N i Mo28 <175 pm alloy C according to the invention 90 pm no limit type. s

I

2-3 mm / a

2.8 mm / a i

Table 3: Ductility test of alloys B and C according to the invention in the hot tensile test at 700 ° C after prior resting after 1 h, compared to the prior art.

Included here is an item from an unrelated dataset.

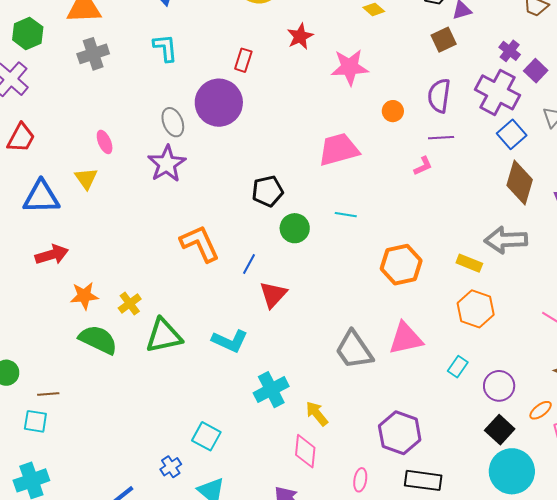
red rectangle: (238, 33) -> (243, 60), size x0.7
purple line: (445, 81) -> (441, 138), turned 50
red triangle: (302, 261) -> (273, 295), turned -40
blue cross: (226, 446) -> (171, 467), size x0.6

material according to RpO, 2 Rp i, o rm A5 FROM Table 1 N / mm ² N / mm ² N / mm ² % % NiMo28 570 n. from. n. from. 5 2 B 239 294 479 24 26 alloy C 287 312 519 22 23 Include B and C are according to the invention

Claims (5)

PATENT CLAIMS 1. Austenitic nickel-molybdenum alloy with excellent corrosion resistance in reducing environments and with excellent repentant tepe 1nou stability ou v temperature between 650 and 950 ° C v y z n and no u j ú c and sa with the following composition % in mass mo1ybdén 26.0 until 30, 0 4 » that 1ezo 1.0 until 7.0 chrome O, 4 until 1.5 manganese until 1.5 y s * cream until 0, 05 % koba11 until 2, 5 % phosph or until 0, 04 y 4> s í ra until 0, 01 % aluminum 0, 1 until 0.5 % fever until 0, 1 y A) copper until 1.0 % uhl ík until 0, 01 % dus í k until 0, 01 % the remainder of the nickel and the usual melt-contaminated impurities, the sum of the contents of interstitially dissolved carbon + nitrogen elements being limited to a maximum of 0,015% and the sum of the aluminum and magnesium elements being set to a range of 0,15 to 0,40%. Austenitic nickel-molybdenum alloy according to claim 1, characterized in that the iron content is limited to 2 to 7%. The austenitic nickel-molybdenum alloy according to claim 1, characterized in that the iron content is between 2% and 4%. The austenitic nickel-molybdenum alloy according to claims 1 to 3, characterized in that the chromium content is about 1.0 to 1.5%. Use of a nickel-molybdenum alloy according to claims 1 to 4 as a material for structural elements of chemical plants that require extra resistance to reducing environments such as hydrochloric acid, gaseous hydrochloric acid, sulfuric acid, acetic acid and phosphoric acid.